Beginning out third week of travel this morning with the first hint of some weather coming at us. Mo slept well in spite of her injuries but is still feeling somewhat uncomfortable when she has to move around too much. Seems as though she bruised or cracked her left back rib area and it’s pretty sore. As awful as it was, I am just really grateful it wasn’t any worse and she is healing up ok.
This morning we woke in the dark, and made coffee to take on the sunrise beach walk. The beach was quiet and lovely, and the sunrise was not spectacular, but still nice to be on the beach at that time of morning. Walking barefoot in the water in December isn’t bad either.
Skipping breakfast this morning we decided to go to Tybee Island and spend the night tonight. There were some interesting people at the campground, a strange old man with a strong SC drawl and a big floppy hat who rode around in his golf cart and talked to everyone, another younger man who just seemed way too interested in talking to a couple of old ladies about sharks and alligators and kayaking. We met a lovely couple who had retired from the Air Force and returned to her homeland here in South Carolina. She was truly lovely with a beautiful accent and wishing us safe travels. She has a great Standard Poodle who was only 8 months old and looked as though he was 3 feet at the shoulder!
There were also a lot of cats in the park running wild, feral cats that would cruise around the campsites looking for goodies. Jeremy really loved watching one pretty little girl particularly. We put the cat cage out on the table and Jeremy really loved being outside and watching everything.
It’s cloudy and a bit windy now as we drive south along HWY 17 on the way to Savannah and Tybee Island. Predictions are for a big rain storm tonight which is badly needed in the south, but I would like to be safely set up before it starts I think. Planning lunch at the famous Tybee Island Crab Shack this afternoon and then checking out River Street in old town Savannah.
We found the River’s End RV park on Tybee Island, the only rv park within driving distance of savannah and settled in for the evening. It wasn’t cheap at 35 bucks for a night, and the sites were along a residential street. Wasn’t too bad though, since the place wasn’t very full and we had no neighbors, and we had full cable tv, fast wireless internet, and laundry facilities. A buck seventy five each to wash and to dry is a bit steep however. But after a week and a lot of wet towels and dampness, we were really glad to get things washed.
Heading back to the Lazaretta bridge to the famous Crab Shack was a real treat. I read about this place on tybee many years ago when reading about the low country of Georgia and South Carolina in Southern Living Magazine, and have always wanted to go there. It didn’t disappoint me, with big wooden tables with garbage cans in the middle under open holes where you throw your crab and shrimp shells. I had the “low country boil” a mess of food that I have read about that I think Bubba Shrimp Company only tries to copy. It consists of shrimp,, some kind of sweet sausage, corn on the cob and potatoes all boiled up together with some special crab shack seasoning and the whole thing was just scrumptious. Of course, the Key Lime Marguerita and the Key Lime Pie for dessert made it fun as well. Then we went over to the Crab Shack gift house called the cat house because cats have free reign of the place and bought our tee shirts. I figured the Tybee Island Crab Shack tee shirt could be my shirt purchase for this winter’s trip since it represents the farthest distance from home that we will be this year.

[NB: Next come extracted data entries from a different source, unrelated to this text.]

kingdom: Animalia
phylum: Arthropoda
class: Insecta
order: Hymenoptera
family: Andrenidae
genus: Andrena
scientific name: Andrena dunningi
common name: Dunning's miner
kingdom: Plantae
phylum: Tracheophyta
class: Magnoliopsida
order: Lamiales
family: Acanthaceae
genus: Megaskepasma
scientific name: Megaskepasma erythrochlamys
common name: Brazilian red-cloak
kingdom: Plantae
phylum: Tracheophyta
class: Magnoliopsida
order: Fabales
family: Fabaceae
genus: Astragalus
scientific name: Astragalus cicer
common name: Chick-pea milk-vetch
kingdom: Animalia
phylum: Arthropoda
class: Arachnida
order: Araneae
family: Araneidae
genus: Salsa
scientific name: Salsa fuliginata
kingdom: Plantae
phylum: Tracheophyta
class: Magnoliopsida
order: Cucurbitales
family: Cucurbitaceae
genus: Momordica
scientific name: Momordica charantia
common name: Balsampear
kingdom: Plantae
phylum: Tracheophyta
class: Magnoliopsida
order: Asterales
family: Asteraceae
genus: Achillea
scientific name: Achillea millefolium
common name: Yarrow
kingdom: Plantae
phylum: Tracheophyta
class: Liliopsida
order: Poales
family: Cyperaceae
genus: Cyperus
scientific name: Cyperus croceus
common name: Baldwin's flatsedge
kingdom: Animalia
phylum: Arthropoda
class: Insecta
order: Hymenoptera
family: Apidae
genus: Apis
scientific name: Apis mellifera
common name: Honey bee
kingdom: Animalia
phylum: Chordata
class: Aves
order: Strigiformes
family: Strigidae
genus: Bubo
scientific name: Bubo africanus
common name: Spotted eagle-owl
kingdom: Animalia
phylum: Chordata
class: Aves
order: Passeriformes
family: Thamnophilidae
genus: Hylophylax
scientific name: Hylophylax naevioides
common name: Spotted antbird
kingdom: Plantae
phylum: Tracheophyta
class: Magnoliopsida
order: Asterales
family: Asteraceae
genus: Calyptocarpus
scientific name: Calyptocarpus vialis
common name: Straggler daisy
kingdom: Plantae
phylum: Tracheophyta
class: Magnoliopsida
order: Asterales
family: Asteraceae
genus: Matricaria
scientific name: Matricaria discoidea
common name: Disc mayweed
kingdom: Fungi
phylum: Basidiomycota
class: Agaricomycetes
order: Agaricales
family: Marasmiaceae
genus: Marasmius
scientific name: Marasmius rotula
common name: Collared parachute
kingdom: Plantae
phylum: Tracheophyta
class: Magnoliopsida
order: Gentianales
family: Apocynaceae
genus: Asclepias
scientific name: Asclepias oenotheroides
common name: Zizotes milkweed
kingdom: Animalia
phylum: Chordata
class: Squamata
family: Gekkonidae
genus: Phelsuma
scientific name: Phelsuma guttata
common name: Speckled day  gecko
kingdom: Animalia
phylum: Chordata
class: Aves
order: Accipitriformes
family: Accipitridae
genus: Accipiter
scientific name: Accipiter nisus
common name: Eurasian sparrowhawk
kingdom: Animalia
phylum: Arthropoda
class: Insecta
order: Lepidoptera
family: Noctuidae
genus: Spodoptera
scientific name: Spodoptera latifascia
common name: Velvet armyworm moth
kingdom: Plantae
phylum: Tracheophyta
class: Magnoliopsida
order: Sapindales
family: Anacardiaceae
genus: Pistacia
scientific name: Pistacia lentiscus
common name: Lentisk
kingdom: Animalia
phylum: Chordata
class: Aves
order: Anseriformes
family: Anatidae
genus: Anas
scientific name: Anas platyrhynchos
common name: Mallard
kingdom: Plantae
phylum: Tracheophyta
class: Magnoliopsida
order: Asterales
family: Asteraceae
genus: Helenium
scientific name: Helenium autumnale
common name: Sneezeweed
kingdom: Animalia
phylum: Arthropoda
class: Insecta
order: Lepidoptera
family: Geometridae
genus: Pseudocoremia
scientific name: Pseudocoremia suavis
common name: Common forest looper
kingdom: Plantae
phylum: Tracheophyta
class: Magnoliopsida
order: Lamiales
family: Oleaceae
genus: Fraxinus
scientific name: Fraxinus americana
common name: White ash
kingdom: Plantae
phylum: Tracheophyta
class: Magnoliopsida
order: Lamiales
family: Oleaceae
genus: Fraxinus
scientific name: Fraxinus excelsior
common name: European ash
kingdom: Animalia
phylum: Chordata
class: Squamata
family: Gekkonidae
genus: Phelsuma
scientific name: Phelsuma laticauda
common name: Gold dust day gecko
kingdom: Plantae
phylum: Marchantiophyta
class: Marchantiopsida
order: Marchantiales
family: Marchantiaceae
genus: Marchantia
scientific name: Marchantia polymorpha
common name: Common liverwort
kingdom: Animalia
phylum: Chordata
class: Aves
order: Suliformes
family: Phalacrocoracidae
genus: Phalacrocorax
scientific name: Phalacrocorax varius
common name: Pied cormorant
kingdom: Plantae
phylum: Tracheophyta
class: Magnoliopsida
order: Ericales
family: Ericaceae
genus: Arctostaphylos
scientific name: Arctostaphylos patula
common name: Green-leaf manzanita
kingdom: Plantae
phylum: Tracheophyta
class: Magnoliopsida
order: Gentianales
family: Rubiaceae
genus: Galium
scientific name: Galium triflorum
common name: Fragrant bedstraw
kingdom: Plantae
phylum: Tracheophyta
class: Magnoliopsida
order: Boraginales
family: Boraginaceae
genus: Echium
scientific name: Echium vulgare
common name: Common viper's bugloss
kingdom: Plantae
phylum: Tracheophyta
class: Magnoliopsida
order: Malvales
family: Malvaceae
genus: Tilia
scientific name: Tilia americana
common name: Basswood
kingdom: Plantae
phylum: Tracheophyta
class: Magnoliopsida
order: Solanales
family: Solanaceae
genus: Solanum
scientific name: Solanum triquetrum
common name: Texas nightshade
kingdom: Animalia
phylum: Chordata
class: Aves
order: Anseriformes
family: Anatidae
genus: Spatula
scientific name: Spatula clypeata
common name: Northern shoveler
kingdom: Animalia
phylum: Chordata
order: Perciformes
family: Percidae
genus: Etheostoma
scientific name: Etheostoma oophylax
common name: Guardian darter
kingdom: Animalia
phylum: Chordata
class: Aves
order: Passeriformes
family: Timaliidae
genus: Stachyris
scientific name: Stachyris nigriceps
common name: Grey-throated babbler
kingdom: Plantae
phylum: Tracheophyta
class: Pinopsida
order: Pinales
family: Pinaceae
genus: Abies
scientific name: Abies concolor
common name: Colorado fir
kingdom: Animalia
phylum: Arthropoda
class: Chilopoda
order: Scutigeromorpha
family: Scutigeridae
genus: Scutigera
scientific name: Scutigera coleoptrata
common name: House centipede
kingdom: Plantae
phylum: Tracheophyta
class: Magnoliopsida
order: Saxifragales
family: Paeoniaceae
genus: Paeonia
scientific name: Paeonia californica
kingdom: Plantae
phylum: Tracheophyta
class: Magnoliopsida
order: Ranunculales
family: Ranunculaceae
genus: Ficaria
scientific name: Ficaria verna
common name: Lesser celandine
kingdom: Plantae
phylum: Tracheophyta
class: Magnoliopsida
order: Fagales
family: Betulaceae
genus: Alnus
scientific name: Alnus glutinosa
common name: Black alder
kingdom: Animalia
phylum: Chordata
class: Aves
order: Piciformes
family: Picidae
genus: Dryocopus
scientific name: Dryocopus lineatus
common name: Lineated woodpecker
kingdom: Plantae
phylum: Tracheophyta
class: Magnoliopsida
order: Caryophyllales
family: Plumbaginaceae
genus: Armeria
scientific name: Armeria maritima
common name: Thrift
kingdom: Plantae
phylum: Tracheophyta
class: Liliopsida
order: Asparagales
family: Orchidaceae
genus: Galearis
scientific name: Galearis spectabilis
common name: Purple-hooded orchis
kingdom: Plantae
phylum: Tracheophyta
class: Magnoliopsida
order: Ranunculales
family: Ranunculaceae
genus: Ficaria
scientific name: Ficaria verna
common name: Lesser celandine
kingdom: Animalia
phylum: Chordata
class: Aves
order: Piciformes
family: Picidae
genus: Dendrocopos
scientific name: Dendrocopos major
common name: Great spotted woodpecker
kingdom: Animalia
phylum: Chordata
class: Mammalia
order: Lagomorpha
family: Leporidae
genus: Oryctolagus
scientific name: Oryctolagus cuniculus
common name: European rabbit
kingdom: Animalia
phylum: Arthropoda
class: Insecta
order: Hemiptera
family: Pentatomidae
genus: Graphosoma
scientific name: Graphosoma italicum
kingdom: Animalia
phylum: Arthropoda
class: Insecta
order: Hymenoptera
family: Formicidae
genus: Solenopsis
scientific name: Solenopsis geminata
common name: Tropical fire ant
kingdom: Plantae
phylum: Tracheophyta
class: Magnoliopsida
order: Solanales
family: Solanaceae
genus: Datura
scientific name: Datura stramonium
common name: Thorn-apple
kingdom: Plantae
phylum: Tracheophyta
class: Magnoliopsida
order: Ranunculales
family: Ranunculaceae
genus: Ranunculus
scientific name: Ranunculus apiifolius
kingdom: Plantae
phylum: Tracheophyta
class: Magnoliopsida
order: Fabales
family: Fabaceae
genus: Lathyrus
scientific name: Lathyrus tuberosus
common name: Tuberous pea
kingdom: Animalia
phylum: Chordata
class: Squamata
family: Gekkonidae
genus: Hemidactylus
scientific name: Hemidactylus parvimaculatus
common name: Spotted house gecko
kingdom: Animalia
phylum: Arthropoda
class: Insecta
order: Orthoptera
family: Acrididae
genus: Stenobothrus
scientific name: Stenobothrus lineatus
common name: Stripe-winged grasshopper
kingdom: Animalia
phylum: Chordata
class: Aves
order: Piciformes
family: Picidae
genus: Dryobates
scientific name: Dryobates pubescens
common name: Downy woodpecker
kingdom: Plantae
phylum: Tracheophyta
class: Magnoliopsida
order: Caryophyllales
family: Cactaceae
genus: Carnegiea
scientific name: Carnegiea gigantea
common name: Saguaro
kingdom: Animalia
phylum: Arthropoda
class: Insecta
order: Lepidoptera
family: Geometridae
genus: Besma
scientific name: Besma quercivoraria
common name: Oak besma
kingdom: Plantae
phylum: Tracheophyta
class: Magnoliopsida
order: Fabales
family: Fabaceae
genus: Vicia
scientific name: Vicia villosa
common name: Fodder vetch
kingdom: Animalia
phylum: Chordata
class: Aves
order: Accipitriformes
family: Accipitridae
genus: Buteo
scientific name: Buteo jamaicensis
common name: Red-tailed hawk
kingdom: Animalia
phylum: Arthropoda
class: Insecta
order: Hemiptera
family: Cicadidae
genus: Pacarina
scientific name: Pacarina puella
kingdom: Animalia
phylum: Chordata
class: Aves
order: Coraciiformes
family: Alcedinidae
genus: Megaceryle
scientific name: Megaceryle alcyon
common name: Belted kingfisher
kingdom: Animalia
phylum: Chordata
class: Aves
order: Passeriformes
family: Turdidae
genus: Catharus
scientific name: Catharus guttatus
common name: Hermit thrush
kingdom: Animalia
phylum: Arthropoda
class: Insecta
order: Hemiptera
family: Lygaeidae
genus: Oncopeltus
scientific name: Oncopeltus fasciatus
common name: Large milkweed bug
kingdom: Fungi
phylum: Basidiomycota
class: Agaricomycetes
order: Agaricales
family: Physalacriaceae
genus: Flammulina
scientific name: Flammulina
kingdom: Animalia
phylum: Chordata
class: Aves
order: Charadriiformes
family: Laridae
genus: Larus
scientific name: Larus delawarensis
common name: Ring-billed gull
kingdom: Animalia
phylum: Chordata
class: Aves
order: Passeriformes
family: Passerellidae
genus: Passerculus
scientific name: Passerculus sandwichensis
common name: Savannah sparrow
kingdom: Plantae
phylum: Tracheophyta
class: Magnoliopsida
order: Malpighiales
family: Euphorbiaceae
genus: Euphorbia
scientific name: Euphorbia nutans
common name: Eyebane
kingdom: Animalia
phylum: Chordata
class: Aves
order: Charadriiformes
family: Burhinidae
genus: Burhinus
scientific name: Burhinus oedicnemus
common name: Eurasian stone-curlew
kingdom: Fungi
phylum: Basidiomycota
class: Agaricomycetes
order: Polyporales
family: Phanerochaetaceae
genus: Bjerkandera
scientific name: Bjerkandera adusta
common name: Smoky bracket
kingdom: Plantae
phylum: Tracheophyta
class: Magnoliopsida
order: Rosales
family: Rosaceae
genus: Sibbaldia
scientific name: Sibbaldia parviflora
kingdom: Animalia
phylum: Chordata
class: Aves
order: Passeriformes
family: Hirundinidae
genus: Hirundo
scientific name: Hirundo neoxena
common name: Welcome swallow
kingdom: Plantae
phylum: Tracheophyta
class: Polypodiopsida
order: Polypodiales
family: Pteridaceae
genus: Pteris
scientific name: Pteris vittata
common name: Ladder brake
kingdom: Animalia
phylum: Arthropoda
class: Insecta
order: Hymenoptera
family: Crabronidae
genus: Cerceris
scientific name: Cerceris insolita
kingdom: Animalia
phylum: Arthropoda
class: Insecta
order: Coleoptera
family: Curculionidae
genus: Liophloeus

Later after that great early supper we drove into Savannah to check out River Street, the place that Peg said shouldn’t be missed while visiting Savannah. The streets were made of old stones that were used as ballast in the ships and then made into streets, the buildings were the originals built in the 1700’s, old warehouses used for cotton and slaves. Many flags have flown over Savannah, including the Jolly Roger and the pirate history here is thick. The other thing Savannah seems to be really famous for is it’s hauntings, called the most haunted city in America. I can certainly see why with all the political and cultural ills that have befallen the city over the last 200 years.
The man named Oglethorp who designed the city built it in the mid 1700’s and laid it out with wide avenues and many public squares in a regular pattern. He build the city and selected the inhabitants who were people who had a vested interest in finding a new life in a new world, but who also had good skills. He thought that Savannah had the climate to provide silkworms for silk and grapes for wine so that England wouldn’t have to buy these things from foreign countries.
The city has a great feel to it, southern and cosmopolitan without being too big and overdone. It was a great evening walking along the Savannah River enjoying River Street.
Home to our cable tv fairly late in time to hear the sirens come on the channel warning of tornados in a wide swath from Florida up through the Georgia and South Carolina coast, but the night left us intact with just wind and rain and by morning all was clear and the temperatures went from warm and humid to brisk, dry, and windy.